A Texas police officer has sued a 9-1-1 caller for failing to warn the 9-1-1 official (and thus the police officer) that the police responding to the call would be walking into a dangerous situation.  The responding officer was attacked by a man at the home who had allegedly been using bath salts for several days.

That dog would not hunt in Tennessee. Tennessee (and most states) have what was historically known as the "policemen and firemen’s" rule which, by the way, applies to female police officers and firefighters as well.

Here is a general statement of the rule from Tennessee’s leading case on point, Carson v. Headrick , 900 S.W.2d 685 (Tenn. 1995):

It is beyond peradventure that the maintenance of organized society requires the presence and protection of firefighters and police officers. The fact is that situations requiring their presence are as inevitable as anything in life can be. It is apparent that these officers are employed for the benefit of society in general, and for people involved in circumstances requiring their presence in particular. The court in Calvert v. Garvey Elevators, Inc., [694 P.2d 433 (Kan. 1985)]] noted that ‘[f]irefighters enter on the premises to discharge their duties. Fire fighters are present upon the premises, not because of any private duty owed the occupant, but because of the duty owed to the public as a whole.’ Calvert, supra, [694 P.2d 433]." 

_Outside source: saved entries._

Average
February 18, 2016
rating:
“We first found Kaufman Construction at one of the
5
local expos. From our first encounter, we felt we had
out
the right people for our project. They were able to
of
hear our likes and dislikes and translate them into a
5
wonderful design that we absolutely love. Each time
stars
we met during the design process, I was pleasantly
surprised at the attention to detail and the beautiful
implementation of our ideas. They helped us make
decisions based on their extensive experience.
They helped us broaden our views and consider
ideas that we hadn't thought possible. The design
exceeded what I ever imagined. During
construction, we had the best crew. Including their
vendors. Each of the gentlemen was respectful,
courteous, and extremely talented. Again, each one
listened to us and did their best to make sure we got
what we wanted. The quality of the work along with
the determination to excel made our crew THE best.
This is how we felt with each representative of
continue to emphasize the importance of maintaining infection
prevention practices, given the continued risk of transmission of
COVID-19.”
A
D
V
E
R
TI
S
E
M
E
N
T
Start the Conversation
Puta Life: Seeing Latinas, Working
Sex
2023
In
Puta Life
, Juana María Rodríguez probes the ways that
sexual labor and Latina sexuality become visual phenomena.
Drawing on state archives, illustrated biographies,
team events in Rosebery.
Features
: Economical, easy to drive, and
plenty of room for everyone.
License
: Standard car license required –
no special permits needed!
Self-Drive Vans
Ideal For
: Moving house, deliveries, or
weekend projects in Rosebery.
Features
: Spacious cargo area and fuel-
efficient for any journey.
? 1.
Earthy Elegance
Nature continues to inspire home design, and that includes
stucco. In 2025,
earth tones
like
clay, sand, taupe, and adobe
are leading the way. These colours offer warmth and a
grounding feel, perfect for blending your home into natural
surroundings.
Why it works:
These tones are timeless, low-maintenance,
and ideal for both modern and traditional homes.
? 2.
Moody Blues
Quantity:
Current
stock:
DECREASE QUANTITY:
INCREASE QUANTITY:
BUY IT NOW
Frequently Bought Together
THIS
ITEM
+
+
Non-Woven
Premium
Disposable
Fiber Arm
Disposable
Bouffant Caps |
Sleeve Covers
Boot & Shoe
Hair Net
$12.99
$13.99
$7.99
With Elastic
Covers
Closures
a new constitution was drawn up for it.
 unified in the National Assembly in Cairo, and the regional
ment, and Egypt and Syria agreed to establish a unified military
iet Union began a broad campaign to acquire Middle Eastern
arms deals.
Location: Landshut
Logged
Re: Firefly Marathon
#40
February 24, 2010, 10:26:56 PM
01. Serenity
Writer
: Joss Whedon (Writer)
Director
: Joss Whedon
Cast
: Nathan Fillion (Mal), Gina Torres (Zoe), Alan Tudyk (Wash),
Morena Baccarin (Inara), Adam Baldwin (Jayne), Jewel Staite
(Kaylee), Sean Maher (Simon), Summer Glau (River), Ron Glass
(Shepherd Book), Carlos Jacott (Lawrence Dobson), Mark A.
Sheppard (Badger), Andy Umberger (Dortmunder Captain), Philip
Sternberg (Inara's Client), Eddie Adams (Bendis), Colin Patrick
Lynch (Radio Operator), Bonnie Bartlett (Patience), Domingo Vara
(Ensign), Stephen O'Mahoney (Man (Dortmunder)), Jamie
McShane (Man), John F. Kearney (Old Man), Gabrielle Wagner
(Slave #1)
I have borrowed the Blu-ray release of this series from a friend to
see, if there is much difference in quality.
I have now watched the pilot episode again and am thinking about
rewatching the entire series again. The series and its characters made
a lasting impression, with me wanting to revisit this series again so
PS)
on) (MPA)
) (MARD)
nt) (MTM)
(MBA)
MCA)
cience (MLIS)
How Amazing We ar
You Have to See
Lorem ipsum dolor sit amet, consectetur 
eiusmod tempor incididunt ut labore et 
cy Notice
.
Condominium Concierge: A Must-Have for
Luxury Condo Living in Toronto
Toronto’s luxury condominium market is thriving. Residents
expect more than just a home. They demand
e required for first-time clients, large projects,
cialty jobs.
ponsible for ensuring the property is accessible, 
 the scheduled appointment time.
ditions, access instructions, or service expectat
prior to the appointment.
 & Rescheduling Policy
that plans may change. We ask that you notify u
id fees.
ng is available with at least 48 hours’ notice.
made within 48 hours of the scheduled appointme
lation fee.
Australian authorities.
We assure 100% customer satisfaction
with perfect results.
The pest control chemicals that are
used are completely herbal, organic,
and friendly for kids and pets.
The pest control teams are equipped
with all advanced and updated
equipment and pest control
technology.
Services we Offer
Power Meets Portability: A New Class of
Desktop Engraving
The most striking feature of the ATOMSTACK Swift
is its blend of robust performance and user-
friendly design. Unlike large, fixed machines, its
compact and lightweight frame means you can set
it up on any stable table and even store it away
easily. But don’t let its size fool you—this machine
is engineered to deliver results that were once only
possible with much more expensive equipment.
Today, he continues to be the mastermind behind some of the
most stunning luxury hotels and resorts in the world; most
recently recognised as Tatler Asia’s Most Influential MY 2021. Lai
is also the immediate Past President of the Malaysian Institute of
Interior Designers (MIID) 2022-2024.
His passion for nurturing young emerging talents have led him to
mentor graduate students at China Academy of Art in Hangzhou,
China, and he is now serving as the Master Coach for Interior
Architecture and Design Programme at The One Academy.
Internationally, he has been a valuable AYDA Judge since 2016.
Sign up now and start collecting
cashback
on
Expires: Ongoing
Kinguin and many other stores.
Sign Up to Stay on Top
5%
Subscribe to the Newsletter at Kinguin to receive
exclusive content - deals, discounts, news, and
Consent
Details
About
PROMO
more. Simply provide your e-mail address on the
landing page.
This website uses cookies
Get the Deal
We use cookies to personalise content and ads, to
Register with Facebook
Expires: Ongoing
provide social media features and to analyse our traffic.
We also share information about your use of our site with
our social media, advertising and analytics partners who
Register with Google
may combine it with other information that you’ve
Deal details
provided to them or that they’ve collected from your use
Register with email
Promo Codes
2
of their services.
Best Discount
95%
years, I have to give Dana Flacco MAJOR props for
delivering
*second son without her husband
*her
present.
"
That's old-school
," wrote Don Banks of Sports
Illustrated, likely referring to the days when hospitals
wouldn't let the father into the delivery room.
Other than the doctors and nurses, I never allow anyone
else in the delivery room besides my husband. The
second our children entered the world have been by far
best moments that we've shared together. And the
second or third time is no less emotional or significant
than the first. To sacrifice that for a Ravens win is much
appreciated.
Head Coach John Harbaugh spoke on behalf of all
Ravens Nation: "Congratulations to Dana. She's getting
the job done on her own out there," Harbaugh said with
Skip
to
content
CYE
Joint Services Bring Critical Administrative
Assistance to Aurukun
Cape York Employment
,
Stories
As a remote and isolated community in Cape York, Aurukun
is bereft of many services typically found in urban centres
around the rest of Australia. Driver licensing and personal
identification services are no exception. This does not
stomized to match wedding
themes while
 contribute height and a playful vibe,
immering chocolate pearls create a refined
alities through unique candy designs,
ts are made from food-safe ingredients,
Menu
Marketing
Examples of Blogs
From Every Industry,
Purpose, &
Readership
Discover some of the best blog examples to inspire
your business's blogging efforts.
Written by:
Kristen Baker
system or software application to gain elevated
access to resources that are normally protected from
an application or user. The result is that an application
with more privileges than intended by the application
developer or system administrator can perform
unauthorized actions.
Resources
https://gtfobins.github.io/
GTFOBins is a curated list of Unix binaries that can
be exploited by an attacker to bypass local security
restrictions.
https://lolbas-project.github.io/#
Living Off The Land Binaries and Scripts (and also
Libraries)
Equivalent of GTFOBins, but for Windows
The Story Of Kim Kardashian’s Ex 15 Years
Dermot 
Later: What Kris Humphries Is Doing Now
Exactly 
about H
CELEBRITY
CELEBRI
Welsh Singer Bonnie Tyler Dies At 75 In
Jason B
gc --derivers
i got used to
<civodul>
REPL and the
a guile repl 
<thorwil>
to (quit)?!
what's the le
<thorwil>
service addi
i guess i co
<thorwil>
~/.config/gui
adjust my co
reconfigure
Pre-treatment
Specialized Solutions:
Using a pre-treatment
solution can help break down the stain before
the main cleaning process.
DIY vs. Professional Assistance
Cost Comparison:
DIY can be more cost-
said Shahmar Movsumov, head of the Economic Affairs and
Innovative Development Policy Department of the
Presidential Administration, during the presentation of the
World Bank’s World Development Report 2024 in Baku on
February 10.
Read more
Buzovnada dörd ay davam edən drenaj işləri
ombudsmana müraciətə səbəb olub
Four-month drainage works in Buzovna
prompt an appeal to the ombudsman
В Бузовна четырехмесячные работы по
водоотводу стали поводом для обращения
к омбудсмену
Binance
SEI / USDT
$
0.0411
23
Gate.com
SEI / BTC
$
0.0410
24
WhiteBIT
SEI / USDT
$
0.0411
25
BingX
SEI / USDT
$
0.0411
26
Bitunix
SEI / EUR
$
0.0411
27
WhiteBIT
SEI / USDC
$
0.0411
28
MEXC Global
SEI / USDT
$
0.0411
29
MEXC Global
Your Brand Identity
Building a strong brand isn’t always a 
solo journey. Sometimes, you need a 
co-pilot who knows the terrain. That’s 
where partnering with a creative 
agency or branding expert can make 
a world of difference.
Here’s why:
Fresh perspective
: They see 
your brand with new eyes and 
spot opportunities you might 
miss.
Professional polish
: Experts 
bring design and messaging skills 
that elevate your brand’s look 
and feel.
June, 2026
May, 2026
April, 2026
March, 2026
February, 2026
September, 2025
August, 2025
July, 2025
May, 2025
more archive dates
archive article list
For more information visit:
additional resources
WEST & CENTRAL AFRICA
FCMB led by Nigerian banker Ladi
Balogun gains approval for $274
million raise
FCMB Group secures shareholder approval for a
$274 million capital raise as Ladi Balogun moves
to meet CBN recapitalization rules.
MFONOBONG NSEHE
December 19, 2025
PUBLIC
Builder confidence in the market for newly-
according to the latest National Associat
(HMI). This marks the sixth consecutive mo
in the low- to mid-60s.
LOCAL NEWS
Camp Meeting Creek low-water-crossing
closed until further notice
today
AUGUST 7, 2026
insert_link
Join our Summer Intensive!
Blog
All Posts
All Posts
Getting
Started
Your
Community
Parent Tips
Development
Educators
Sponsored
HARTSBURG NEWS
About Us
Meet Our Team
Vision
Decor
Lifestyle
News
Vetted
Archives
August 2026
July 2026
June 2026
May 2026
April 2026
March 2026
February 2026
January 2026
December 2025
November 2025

[W]e conclude as a matter of public policy that a citizen owes no duty of reasonable care to police officers responding to that citizen’s call for assistance and join the majority of other jurisdictions who have reaffirmed the policemen and firemen’s rule on public policy grounds.

Id. at 689.

This does not mean that the public owes no duty to police officers and firefighters.  The same court opinion cited above makes it clear that Tennessee law provides that a citizen has a duty to refrain from intentionally, maliciously, or recklessly causing injury to police officers responding to the citizen’s call for assistance.   In addition, the law does not prohibit a police officer or firefighter from bringing claims in other situations, such as claims arising in car wrecks caused by the negligence of others while the public servant is on duty.

By the way, this rule also applies to "animal control officers" who, while on duty,  are bitten by dogs. Jamison v. Ulrich, 206 S.W.3d 410 (Tenn. Ct. App. 2006).

Thanks to Overlawyered for bringing this lawsuit to my attention.